The issue there if you're talking about income vs tuition costs is not at the college level, it's the society level, it's the job market level who determines that if you have X it means you're worth more and therefore if you only have a degree in this lowly category pfft you might as well have not gotten a degree at all. Don't blame the colleges, blame the people who arbitrarily decide that a humanities degree mean nothing and it's also precisely why you have people in the boat they are in now because they were taught that you have to go for X degree because that's where the money is, that's where you are valued and you can't just go to college for this Y degree you won't make any money. Yeah well many found themselves well overqualified for what jobs they could get (if they could get one) after they graduated college. That's what focusing only exactly what field you get a degree in can get you.
 
When my first child was born tuition was 4600 for the year it is currently 15k for the year. The bigger cost is room and board which makes the cost 35k a year. Yes we could all spend our adult working lives scrimping and saving every dime for our kids to go to college without debt, but if we all did that their wouldn't be any jobs when they graduated. Our economy just doesn't work that way, it never will and it shouldn't. Like I said earlier our economy is consumer and service based

I think more and more kids will forego college. I think the cost has gotten to point where it's not worth it. They may choose to live at home and do online school or other alternatives. It's unfortunate because I think going away to school and experiencing the college life is such a great experience. In addition to that with AI I think kids are more confused then ever. They are very worried AI will take over any career then choose.
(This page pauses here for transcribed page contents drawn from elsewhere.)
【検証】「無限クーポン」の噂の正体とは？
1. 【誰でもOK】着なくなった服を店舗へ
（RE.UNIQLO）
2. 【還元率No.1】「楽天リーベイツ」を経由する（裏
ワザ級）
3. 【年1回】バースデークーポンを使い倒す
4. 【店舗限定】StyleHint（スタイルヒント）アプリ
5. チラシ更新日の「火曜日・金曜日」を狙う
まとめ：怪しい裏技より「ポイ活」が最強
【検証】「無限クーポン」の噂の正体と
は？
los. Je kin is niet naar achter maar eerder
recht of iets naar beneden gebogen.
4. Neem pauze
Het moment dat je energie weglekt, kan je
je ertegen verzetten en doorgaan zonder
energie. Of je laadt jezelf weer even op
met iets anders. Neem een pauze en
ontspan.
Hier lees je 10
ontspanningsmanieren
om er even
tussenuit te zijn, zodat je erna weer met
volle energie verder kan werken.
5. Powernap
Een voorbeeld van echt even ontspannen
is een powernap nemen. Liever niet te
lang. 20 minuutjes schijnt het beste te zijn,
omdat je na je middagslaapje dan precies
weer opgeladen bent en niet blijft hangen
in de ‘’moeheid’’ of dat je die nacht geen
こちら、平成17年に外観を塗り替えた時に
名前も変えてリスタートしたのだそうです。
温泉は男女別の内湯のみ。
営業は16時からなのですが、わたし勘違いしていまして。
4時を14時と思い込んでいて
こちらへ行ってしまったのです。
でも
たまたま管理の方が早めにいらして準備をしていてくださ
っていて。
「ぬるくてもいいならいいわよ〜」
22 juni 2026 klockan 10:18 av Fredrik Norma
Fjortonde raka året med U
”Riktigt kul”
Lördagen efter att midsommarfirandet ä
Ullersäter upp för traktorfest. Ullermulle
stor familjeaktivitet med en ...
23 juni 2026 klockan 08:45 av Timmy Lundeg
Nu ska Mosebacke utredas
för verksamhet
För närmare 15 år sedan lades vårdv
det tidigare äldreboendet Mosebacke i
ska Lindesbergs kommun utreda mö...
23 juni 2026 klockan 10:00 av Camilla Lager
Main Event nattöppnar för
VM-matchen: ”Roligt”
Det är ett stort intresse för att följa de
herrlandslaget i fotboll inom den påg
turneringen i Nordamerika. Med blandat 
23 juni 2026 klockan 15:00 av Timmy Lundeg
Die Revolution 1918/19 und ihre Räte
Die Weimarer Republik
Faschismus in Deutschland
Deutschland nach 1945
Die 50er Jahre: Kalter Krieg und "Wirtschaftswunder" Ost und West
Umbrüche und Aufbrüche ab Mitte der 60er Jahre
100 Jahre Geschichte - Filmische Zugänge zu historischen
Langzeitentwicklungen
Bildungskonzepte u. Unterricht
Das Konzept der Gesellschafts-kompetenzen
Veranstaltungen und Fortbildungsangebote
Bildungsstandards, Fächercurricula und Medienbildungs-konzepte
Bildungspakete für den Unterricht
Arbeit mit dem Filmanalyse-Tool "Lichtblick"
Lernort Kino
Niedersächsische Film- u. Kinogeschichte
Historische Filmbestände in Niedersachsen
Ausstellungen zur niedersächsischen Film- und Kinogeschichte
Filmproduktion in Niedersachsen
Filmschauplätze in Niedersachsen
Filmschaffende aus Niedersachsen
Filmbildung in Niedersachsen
AI is an interesting thing too. It can be very helpful and has increased in usage over the years but yeah it will and has already had an impact on jobs, like robots did before, AI is doing now.
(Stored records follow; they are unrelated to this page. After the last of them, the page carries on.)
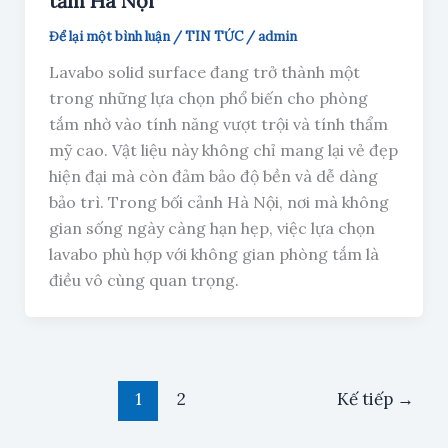
tắm Hà Nội
Để lại một bình luận
/
TIN TỨC
/
admin
Lavabo solid surface đang trở thành một
trong những lựa chọn phổ biến cho phòng
tắm nhờ vào tính năng vượt trội và tính thẩm
mỹ cao. Vật liệu này không chỉ mang lại vẻ đẹp
hiện đại mà còn đảm bảo độ bền và dễ dàng
bảo trì. Trong bối cảnh Hà Nội, nơi mà không
gian sống ngày càng hạn hẹp, việc lựa chọn
lavabo phù hợp với không gian phòng tắm là
điều vô cùng quan trọng.
1
2
Kế tiếp
→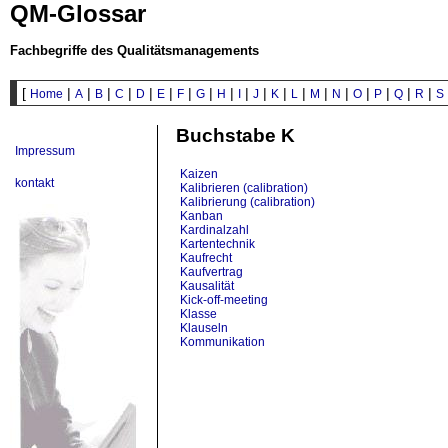
QM-Glossar
Fachbegriffe des Qualitätsmanagements
[
|
|
|
|
|
|
|
|
|
|
|
|
|
|
|
|
|
|
|
Home
A
B
C
D
E
F
G
H
I
J
K
L
M
N
O
P
Q
R
S
Buchstabe K
Impressum
Kaizen
kontakt
Kalibrieren (calibration)
Kalibrierung (calibration)
Kanban
Kardinalzahl
Kartentechnik
Kaufrecht
Kaufvertrag
Kausalität
Kick-off-meeting
Klasse
Klauseln
Kommunikation
Kompetenz (competence)
Kompetenz (competence)
(Audit)
konform
Konformität (conformity)
Konformitätserklärung (conformity declaration)
Kontinuierliche Qualitätsverbesserung (KVP)
Körperverletzung/Tötungsdelikte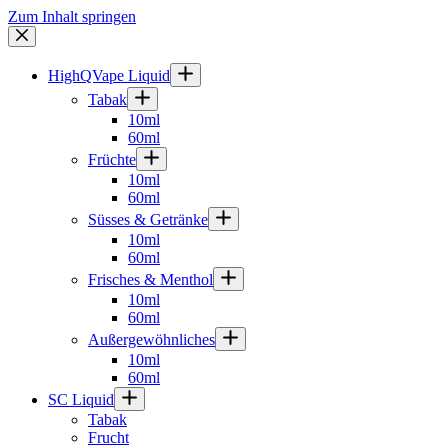
Zum Inhalt springen
HighQVape Liquid
Tabak
10ml
60ml
Früchte
10ml
60ml
Süsses & Getränke
10ml
60ml
Frisches & Menthol
10ml
60ml
Außergewöhnliches
10ml
60ml
SC Liquid
Tabak
Frucht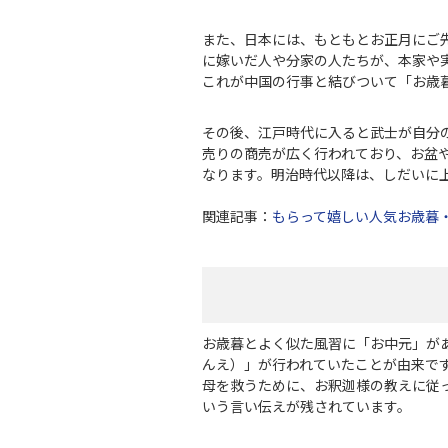
また、日本には、もともとお正月にご
に嫁いだ人や分家の人たちが、本家や
これが中国の行事と結びついて「お歳
その後、江戸時代に入ると武士が自分
売りの商売が広く行われており、お盆
なります。明治時代以降は、しだいに
関連記事：
もらって嬉しい人気お歳暮・
お歳暮とよく似た風習に「お中元」が
んえ）」が行われていたことが由来で
母を救うために、お釈迦様の教えに従
いう言い伝えが残されています。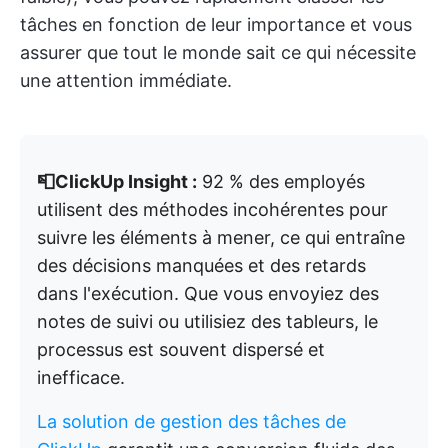
tâches en fonction de leur importance et vous
assurer que tout le monde sait ce qui nécessite
une attention immédiate.
📮ClickUp Insight :
92 % des employés
utilisent des méthodes incohérentes pour
suivre les éléments à mener, ce qui entraîne
des décisions manquées et des retards
dans l'exécution. Que vous envoyiez des
notes de suivi ou utilisiez des tableurs, le
processus est souvent dispersé et
inefficace.
La solution de gestion des tâches de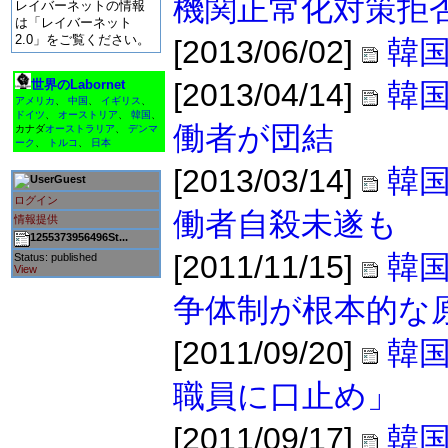
機関正常化対策拒
レイバーネットの情報
は「レイバーネット
2.0」をご覧ください。
[2013/06/02]
韓国
世界のLabornet
[2013/04/14]
韓
アメリカ
、
中国
、
イギリス
、
ドイツ
、
オーストリア
、
韓国
、
働者が団結
カナダ
オーストラリア
、
デンマ
ーク
、
トルコ
、
日本
[2013/03/14]
韓
Guest
ログイン
働者自殺未遂も
情報提供
1255373956496St...
[2011/11/15]
韓国
Status: published
View
争体制が根本的な
[2011/09/20]
韓
職員に口止め」
[2011/09/17]
韓国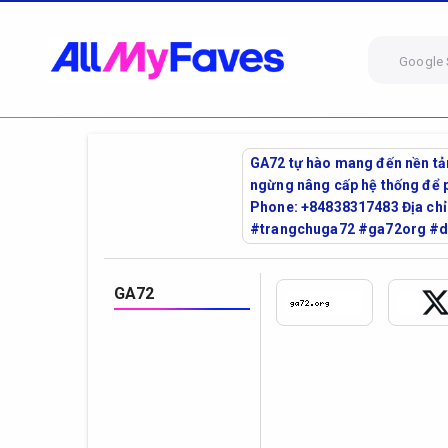
Google 
GA72 tự hào mang đến nền tản
ngừng nâng cấp hệ thống để p
Phone: +84838317483 Địa chỉ
#trangchuga72 #ga72org #
GA72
Part of it I think is adjusting what jobs people are doing and where. It's a slow process over years but it's not like we haven't done it before. Industrial Revolution, advancements in technology using computers, sensors, robots and now AI. We have shifted and moved what jobs we do and adapted. It's getting the rest of society on board that usually takes the longest. Look how long it took for remote/work from home took to get really a hold of the job market, a pandemic created the driving force into much more acceptance which has opened up new or at least in some ways different ways of doing a job.